The function DELETE_CONV is a parameterized conversion for reducing finite sets of the form {t1;...;tn} DELETE t, where the term t and the elements of {t1;...;tn} are of some base type ty. The first argument to DELETE_CONV is expected to be a conversion that decides equality between values of the base type ty.
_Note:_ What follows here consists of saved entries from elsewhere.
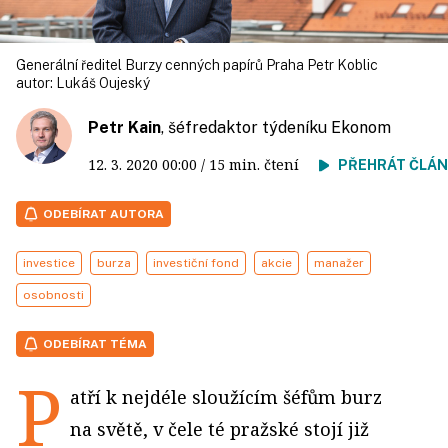
Generální ředitel Burzy cenných papírů Praha Petr Koblic
autor:
Lukáš Oujeský
Petr Kain
, šéfredaktor týdeníku Ekonom
12. 3. 2020
00:00
/ 15 min. čtení
PŘEHRÁT ČLÁ
ODEBÍRAT AUTORA
investice
burza
investiční fond
akcie
manažer
osobnosti
ODEBÍRAT TÉMA
P
atří k nejdéle sloužícím šéfům burz
na světě, v čele té pražské stojí již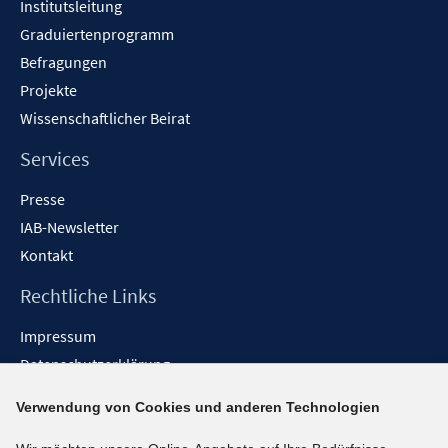
Institutsleitung
Graduiertenprogramm
Befragungen
Projekte
Wissenschaftlicher Beirat
Services
Presse
IAB-Newsletter
Kontakt
Rechtliche Links
Impressum
Datenschutzerklärung
Erklärung zur Barrierefreiheit
Verwendung von Cookies und anderen Technologien
Barrieren melden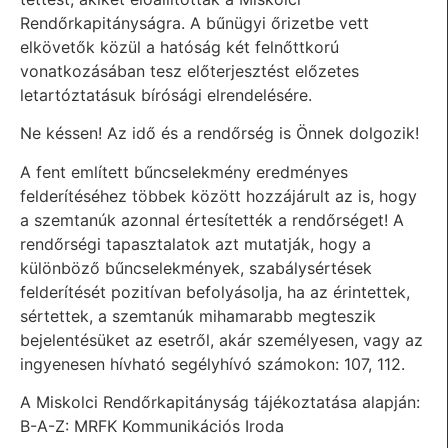
Rendőrkapitányságra. A bűnügyi őrizetbe vett
elkövetők közül a hatóság két felnőttkorú
vonatkozásában tesz előterjesztést előzetes
letartóztatásuk bírósági elrendelésére.
Ne késsen! Az idő és a rendőrség is Önnek dolgozik!
A fent említett bűncselekmény eredményes
felderítéséhez többek között hozzájárult az is, hogy
a szemtanúk azonnal értesítették a rendőrséget! A
rendőrségi tapasztalatok azt mutatják, hogy a
különböző bűncselekmények, szabálysértések
felderítését pozitívan befolyásolja, ha az érintettek,
sértettek, a szemtanúk mihamarabb megteszik
bejelentésüket az esetről, akár személyesen, vagy az
ingyenesen hívható segélyhívó számokon: 107, 112.
A Miskolci Rendőrkapitányság tájékoztatása alapján:
B-A-Z: MRFK Kommunikációs Iroda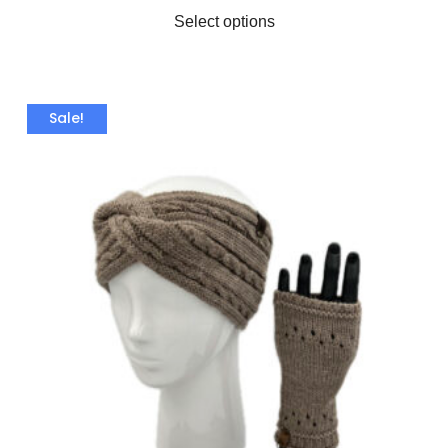
Select options
Sale!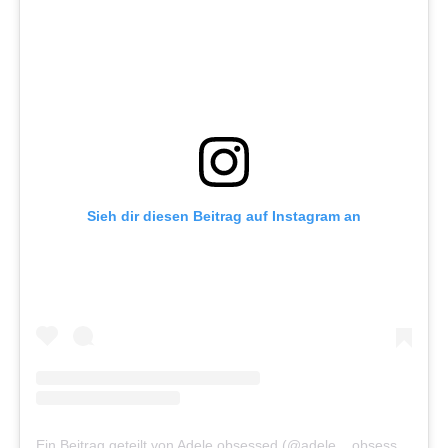
Sieh dir diesen Beitrag auf Instagram an
Ein Beitrag geteilt von Adele obsessed (@adele__obsessed)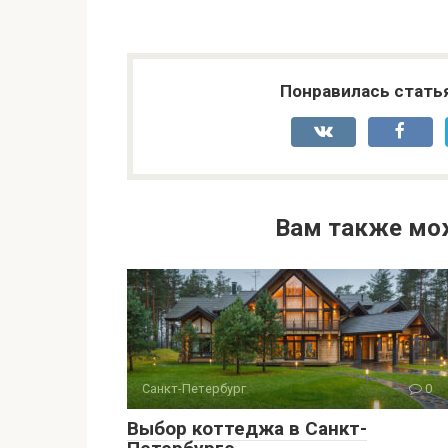
Понравилась стать
Вам также мо
Санкт-Петербург
0
Выбор коттеджа в Санкт-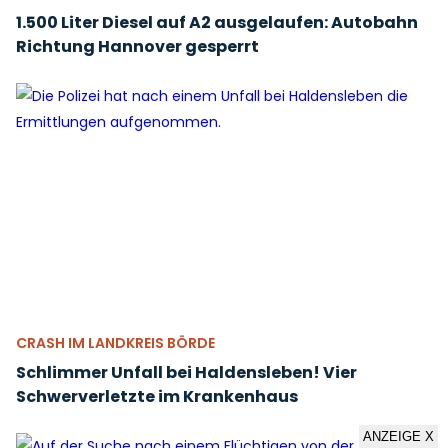
1.500 Liter Diesel auf A2 ausgelaufen: Autobahn
Richtung Hannover gesperrt
CRASH IM LANDKREIS BÖRDE
Schlimmer Unfall bei Haldensleben! Vier
Schwerverletzte im Krankenhaus
ANZEIGE X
Given an equation e1 = e2, where e1 and e2 are terms of type ty, this conversion should return the theorem |- (e1 = e2) = T or the theorem |- (e1 = e2) = F, as appropriate.

Given such a conversion conv, the function DELETE_CONV returns a conversion that maps a term of the form {t1;...;tn} DELETE t to the theorem

   |- {t1;...;tn} DELETE t = {ti;...;tj}
where {ti;...;tj} is the subset of {t1;...;tn} for which the supplied equality conversion conv proves
   |- (ti = t) = F, ..., |- (tj = t) = F
and for all the elements tk in {t1;...;tn} but not in {ti;...;tj}, either conv proves |- (tk = t) = T or tk is alpha-equivalent to t. That is, the reduced set {ti;...;tj} comprises all those elements of the original set that are provably not equal to the deleted element t.
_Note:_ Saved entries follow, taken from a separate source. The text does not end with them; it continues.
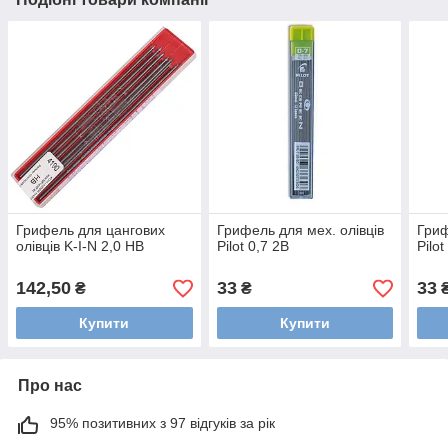
Грифель для цангових
Грифель для мех. олівців
Гриф
олівців K-I-N 2,0 HB
Pilot 0,7 2B
Pilo
142,50
33
33
₴
₴
Купити
Купити
Про нас
95% позитивних з 97 відгуків за рік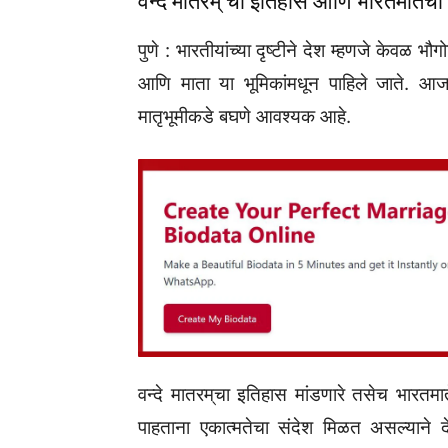
वन्दे मातरम्‌‍ चा इतिहास आणि भारतमातेची 
पुणे : भारतीयांच्या दृष्टीने देश म्हणजे केवळ भ
आणि माता या भूमिकांमधून पाहिले जाते. आजच
मातृभूमीकडे बघणे आवश्यक आहे.
वन्दे मातरम्‌‍चा इतिहास मांडणारे तसेच भारतमातेच्
पाहताना एकात्मतेचा संदेश मिळत असल्याने दे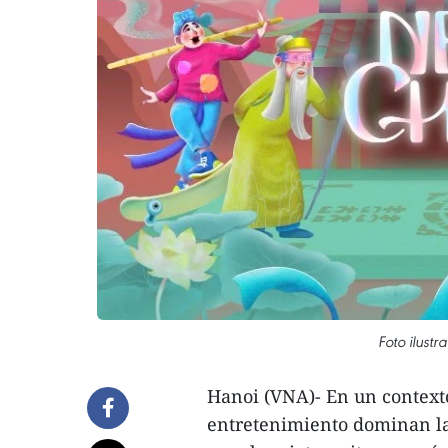
Foto ilustr
Hanoi (VNA)- En un context
entretenimiento dominan la 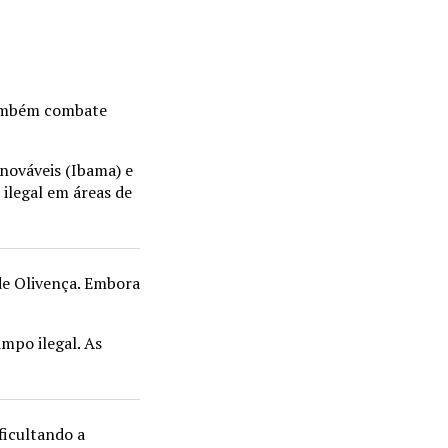
também combate
nováveis (Ibama) e
 ilegal em áreas de
de Olivença. Embora
mpo ilegal. As
ficultando a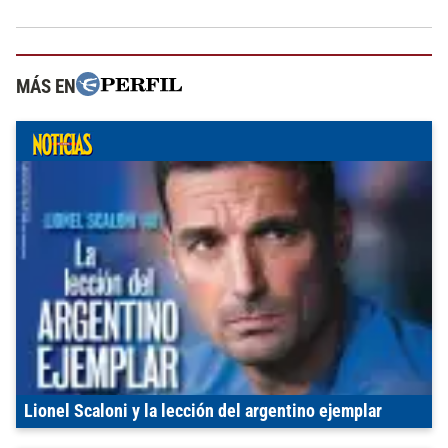
MÁS EN
Lionel Scaloni y la lección del argentino ejemplar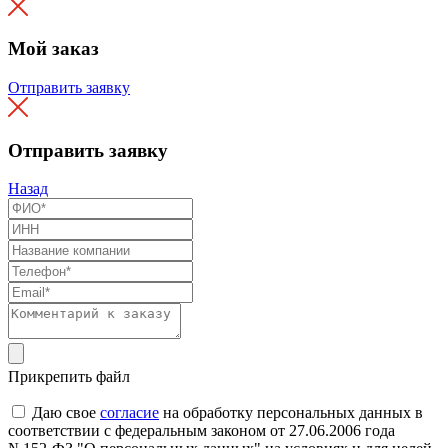
Мой заказ
Отправить заявку
Отправить заявку
Назад
Прикрепить файл
Даю свое
согласие
на обработку персональных данных в
соответствии с федеральным законом от 27.06.2006 года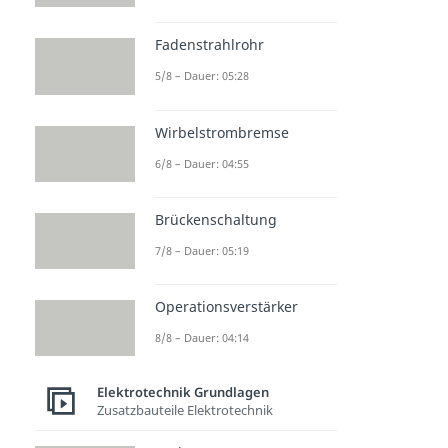
Fadenstrahlrohr
5/8 – Dauer: 05:28
Wirbelstrombremse
6/8 – Dauer: 04:55
Brückenschaltung
7/8 – Dauer: 05:19
Operationsverstärker
8/8 – Dauer: 04:14
Elektrotechnik Grundlagen
Zusatzbauteile Elektrotechnik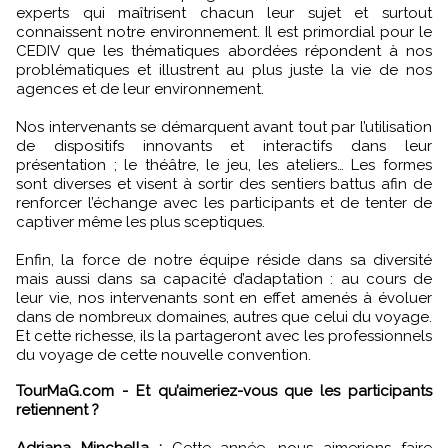
experts qui maîtrisent chacun leur sujet et surtout
connaissent notre environnement. Il est primordial pour le
CEDIV que les thématiques abordées répondent à nos
problématiques et illustrent au plus juste la vie de nos
agences et de leur environnement.
Nos intervenants se démarquent avant tout par l’utilisation
de dispositifs innovants et interactifs dans leur
présentation ; le théâtre, le jeu, les ateliers… Les formes
sont diverses et visent à sortir des sentiers battus afin de
renforcer l’échange avec les participants et de tenter de
captiver même les plus sceptiques.
Enfin, la force de notre équipe réside dans sa diversité
mais aussi dans sa capacité d’adaptation : au cours de
leur vie, nos intervenants sont en effet amenés à évoluer
dans de nombreux domaines, autres que celui du voyage.
Et cette richesse, ils la partageront avec les professionnels
du voyage de cette nouvelle convention.
TourMaG.com - Et qu’aimeriez-vous que les participants
retiennent ?
Adriana Minchella :
Cette année, nous aimerions faire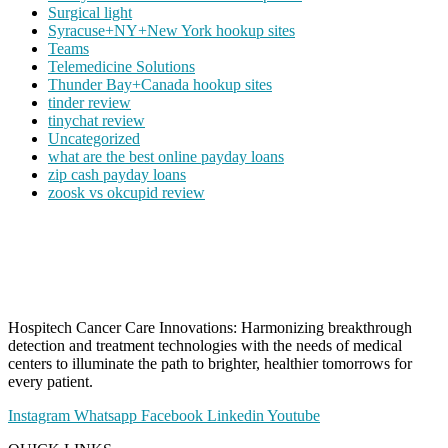
Surgical light
Syracuse+NY+New York hookup sites
Teams
Telemedicine Solutions
Thunder Bay+Canada hookup sites
tinder review
tinychat review
Uncategorized
what are the best online payday loans
zip cash payday loans
zoosk vs okcupid review
Hospitech Cancer Care Innovations: Harmonizing breakthrough
detection and treatment technologies with the needs of medical
centers to illuminate the path to brighter, healthier tomorrows for
every patient.
Instagram
Whatsapp
Facebook
Linkedin
Youtube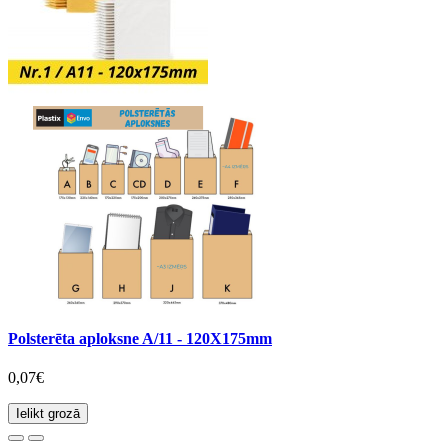
Polsterēta aploksne A/11 - 120X175mm
0,07€
Ielikt grozā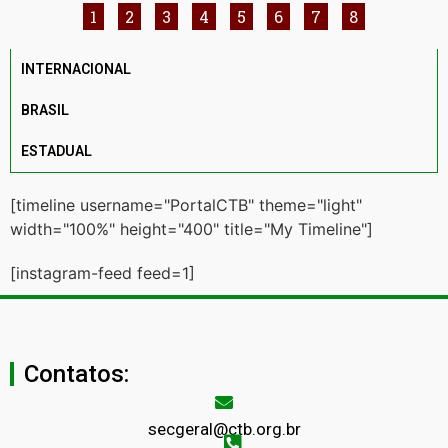
1
2
3
4
5
6
7
8
INTERNACIONAL
BRASIL
ESTADUAL
[timeline username="PortalCTB" theme="light"
width="100%" height="400" title="My Timeline"]
[instagram-feed feed=1]
Contatos:
secgeral@ctb.org.br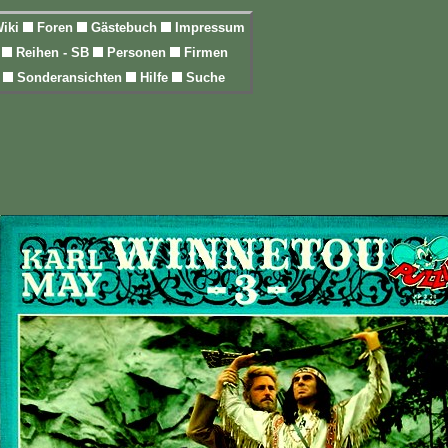
iki
Foren
Gästebuch
Impressum
l
Reihen - SB
Personen
Firmen
n
Sonderansichten
Hilfe
Suche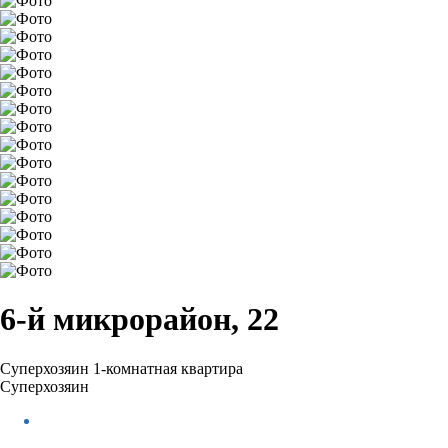
6-й микрорайон, 22
Суперхозяин
1-комнатная квартира
Суперхозяин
In the following example, the conversion REDUCE_CONV is supplied as a parameter and used to test equality of the deleted value 2 with the elements of the set.
   - DELETE_CONV REDUCE_CONV ``{2; 1; SUC 1; 3} DELETE 2``;
   > val it = |- {2; 1; SUC 1; 3} DELETE 2 = {1; 3} : thm
DELETE_CONV conv fails if applied to a term not of the form {t1;...;tn} DELETE t. A call DELETE_CONV conv ``{t1;...;tn} DELETE t`` fails unless for each element ti of the set {t1;...;tn}, the term t is either alpha-equivalent to ti or conv ``ti = t`` returns |- (ti = t) = T or |- (ti = t) = F.
HOL  Kananaskis-14